Balancing Two Main Objectives When Designing Your Pick Line
The goal of product slotting is to strike the perfect balance between picking and replenishment labor within your four walls.
Ideally, you want to try and achieve two things:
- Create the shortest pick line possible without creating congestion or excessive replenishment.
- Create a sequence of products so a picker can build his pallet, and not be forced to reshuffle because of the packaging or product characteristics.
Picking represents 50% of the labor in a typical warehouse, and half that time is spent travelling from one location to another. If you can shorten that travel distance you’re going to have a big impact on total direct labor productivity. Of course you need to balance this against squeezing items into slots that are not ergonomic or slow to pick from.
Slotting also affects other aspects of your direct labor functions, such as receiving.

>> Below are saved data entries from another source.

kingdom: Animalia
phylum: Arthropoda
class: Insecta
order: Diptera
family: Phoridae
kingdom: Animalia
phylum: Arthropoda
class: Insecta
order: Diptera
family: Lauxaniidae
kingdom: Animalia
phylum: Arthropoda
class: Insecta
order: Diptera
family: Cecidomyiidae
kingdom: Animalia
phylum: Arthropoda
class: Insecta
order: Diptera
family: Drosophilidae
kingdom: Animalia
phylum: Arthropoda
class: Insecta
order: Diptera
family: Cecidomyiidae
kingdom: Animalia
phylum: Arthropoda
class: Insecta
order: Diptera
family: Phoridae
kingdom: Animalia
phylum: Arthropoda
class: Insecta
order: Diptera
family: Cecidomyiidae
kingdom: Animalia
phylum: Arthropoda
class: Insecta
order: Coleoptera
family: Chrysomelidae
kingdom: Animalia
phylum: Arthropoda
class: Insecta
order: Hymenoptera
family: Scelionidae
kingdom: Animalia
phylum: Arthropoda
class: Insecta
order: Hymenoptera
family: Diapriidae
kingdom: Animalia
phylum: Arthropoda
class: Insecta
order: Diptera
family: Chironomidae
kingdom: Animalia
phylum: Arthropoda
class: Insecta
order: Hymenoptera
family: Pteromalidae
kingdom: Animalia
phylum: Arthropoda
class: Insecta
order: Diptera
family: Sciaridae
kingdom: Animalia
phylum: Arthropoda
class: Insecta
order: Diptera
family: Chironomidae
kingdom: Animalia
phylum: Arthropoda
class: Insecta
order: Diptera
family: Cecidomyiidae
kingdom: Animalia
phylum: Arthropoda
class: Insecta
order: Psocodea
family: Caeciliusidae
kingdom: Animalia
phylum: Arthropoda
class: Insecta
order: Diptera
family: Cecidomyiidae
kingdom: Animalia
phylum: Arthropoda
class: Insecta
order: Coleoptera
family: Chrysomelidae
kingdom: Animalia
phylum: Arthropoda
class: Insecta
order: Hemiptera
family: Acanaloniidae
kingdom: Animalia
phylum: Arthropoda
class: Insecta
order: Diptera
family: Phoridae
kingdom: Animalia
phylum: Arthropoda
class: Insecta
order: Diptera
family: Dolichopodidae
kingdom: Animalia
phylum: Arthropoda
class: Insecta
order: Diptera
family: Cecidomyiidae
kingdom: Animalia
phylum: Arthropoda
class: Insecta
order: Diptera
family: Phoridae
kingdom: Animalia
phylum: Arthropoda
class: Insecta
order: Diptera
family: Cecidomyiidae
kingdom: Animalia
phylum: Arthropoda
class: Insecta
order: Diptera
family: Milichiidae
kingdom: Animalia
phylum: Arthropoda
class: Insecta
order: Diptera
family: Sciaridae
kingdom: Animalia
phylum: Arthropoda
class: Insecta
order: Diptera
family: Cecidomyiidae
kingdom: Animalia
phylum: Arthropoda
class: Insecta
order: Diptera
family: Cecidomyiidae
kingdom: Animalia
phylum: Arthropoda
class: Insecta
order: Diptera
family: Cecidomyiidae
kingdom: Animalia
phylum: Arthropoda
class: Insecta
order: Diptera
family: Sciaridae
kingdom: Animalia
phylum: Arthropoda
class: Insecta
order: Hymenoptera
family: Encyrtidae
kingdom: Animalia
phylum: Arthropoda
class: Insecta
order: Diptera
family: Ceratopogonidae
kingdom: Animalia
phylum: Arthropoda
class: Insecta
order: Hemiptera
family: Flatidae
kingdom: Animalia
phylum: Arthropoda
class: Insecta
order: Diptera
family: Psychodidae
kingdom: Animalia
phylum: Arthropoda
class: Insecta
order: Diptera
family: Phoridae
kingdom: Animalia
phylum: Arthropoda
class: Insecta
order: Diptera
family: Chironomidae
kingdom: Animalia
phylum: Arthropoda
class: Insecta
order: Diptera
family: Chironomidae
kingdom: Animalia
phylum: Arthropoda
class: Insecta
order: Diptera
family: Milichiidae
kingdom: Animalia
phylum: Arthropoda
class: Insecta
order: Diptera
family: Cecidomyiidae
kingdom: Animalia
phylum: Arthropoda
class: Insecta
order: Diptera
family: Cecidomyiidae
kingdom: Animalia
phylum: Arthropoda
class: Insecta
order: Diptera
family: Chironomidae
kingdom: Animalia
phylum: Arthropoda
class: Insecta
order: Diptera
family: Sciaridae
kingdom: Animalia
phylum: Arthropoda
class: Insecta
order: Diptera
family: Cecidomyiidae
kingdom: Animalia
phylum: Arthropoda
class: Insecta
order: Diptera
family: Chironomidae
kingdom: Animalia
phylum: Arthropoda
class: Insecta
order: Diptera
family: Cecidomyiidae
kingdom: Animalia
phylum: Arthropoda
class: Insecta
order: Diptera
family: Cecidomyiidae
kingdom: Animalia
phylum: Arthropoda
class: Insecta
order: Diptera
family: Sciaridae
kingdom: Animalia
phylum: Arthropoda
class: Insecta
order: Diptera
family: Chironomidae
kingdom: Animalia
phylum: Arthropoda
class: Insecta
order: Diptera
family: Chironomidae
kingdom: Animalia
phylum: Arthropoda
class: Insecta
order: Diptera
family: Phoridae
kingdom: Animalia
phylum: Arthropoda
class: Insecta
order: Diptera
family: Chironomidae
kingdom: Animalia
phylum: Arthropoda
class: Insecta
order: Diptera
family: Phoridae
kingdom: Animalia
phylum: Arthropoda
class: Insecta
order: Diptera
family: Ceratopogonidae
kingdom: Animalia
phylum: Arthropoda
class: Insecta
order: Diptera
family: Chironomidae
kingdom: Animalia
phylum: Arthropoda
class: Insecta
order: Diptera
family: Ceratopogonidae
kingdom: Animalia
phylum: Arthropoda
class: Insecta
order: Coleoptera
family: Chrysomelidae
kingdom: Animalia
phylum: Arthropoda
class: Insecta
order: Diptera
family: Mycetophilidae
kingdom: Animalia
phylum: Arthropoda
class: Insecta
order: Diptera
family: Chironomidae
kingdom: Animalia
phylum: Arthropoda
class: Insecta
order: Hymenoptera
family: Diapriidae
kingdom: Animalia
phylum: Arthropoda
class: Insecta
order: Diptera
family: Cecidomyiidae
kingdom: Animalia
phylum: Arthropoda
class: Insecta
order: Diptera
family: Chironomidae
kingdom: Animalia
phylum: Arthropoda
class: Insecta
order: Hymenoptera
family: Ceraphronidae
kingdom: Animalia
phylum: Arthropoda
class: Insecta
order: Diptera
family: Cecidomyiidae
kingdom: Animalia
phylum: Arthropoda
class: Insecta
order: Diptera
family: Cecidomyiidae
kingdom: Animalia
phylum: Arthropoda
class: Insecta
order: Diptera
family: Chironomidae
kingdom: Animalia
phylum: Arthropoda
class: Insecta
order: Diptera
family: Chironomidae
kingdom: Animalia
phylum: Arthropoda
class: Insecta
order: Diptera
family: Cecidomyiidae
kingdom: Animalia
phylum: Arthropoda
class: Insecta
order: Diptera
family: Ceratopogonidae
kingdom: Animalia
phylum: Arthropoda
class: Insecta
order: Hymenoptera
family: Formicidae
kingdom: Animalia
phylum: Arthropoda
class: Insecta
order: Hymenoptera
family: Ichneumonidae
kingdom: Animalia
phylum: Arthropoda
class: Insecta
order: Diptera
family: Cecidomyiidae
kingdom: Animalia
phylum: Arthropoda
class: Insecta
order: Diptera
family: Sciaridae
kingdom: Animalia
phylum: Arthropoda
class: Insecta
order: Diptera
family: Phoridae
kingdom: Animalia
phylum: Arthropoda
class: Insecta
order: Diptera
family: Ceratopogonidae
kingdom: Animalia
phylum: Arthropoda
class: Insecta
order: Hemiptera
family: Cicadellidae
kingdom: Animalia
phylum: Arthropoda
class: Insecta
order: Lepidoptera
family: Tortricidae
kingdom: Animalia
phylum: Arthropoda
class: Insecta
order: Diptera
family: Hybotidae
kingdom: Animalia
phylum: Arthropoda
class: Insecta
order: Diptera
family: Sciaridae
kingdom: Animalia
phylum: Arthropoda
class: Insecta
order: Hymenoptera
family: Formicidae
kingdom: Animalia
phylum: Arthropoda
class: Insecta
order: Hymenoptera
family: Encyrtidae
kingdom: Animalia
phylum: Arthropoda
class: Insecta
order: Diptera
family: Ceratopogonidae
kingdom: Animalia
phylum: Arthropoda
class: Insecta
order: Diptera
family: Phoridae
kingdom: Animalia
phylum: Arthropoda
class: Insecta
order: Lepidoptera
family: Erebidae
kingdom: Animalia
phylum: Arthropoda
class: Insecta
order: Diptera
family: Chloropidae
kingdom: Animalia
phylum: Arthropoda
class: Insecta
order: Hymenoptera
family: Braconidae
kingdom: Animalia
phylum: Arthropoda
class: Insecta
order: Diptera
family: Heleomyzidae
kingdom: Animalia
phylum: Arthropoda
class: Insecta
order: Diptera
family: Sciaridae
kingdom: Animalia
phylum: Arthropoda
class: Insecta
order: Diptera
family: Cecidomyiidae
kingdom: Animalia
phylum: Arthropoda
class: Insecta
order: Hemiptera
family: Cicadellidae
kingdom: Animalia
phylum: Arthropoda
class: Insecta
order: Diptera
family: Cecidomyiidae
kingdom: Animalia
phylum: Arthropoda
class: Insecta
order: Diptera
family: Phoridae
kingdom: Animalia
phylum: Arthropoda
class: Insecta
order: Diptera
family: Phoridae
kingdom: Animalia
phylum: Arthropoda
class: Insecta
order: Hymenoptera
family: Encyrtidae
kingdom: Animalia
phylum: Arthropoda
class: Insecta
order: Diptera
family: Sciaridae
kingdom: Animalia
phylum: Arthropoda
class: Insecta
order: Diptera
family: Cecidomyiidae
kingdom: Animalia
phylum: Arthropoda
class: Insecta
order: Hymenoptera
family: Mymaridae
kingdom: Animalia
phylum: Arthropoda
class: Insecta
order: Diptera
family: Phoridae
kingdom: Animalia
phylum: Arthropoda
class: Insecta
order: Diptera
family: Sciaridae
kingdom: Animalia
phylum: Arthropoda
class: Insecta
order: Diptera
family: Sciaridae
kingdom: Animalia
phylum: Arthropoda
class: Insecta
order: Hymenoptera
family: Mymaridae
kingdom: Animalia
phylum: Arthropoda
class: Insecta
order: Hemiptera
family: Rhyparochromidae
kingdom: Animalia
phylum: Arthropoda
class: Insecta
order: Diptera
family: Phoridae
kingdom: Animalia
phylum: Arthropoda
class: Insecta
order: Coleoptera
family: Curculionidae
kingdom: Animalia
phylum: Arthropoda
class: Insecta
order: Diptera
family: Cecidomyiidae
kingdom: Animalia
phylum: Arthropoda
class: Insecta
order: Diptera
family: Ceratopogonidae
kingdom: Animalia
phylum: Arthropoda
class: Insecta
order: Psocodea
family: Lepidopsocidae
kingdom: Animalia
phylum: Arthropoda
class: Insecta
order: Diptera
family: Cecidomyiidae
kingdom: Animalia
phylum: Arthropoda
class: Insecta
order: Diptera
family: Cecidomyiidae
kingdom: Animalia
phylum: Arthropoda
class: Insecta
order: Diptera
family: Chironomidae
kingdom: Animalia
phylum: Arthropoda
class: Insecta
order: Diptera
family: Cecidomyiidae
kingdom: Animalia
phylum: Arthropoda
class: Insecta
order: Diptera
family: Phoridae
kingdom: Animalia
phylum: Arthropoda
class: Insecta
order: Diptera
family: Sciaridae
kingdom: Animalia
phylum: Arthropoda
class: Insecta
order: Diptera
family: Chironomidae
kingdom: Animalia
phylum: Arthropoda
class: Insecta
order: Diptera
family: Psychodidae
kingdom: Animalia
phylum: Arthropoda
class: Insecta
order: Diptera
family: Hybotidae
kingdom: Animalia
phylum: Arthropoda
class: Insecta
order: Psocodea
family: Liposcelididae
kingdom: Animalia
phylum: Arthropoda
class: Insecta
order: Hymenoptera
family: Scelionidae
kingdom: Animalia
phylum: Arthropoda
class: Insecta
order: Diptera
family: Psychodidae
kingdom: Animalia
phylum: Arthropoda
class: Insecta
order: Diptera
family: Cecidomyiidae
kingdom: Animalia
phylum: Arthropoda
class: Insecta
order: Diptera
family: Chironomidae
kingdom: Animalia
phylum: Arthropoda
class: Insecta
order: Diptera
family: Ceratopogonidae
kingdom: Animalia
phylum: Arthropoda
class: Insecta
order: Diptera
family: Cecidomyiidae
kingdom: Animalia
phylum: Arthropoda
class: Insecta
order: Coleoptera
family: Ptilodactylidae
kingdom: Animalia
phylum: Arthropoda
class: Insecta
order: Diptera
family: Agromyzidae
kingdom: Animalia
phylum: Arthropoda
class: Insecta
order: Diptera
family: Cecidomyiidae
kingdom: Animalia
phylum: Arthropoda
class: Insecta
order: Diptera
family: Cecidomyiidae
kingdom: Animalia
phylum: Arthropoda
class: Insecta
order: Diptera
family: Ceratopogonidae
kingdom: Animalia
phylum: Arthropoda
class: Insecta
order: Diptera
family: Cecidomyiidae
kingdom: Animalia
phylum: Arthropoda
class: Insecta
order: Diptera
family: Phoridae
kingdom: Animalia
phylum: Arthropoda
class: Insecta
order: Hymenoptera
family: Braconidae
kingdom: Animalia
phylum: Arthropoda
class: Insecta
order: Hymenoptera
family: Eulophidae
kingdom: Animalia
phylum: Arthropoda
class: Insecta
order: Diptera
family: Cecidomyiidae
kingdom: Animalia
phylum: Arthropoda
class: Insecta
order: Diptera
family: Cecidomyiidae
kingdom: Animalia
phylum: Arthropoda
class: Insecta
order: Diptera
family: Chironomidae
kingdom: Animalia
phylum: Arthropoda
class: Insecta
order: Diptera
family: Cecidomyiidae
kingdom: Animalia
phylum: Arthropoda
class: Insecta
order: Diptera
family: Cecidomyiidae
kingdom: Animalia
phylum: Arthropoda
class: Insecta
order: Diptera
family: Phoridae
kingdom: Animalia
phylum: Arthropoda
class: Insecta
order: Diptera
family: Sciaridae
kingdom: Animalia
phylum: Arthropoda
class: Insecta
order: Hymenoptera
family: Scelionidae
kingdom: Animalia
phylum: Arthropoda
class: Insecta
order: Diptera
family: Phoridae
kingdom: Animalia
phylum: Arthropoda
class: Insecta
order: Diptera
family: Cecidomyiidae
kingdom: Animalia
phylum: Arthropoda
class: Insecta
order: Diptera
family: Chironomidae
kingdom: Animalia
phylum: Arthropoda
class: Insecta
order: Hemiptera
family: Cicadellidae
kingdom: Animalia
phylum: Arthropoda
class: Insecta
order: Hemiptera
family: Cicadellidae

For example, if you have to fit items that come in at 60” load height into 40” slots then you’ll need to re-palletize those inbound pallets, which will tie up labor at the receiving dock.
Slotting can have the same impact on fork labor. The more pallets you have to put away, the more labor is involved. If you are putting away two pallets for every pallet that you originally received – just do the math and see what that is costing you.
Slotting strategy affects receiving, fork travel, picking and even shipping, depending on the quality of sequencing you have on your pick line as well as the need to make sure that the pallet is in good shape and is going to reach your customer in good condition.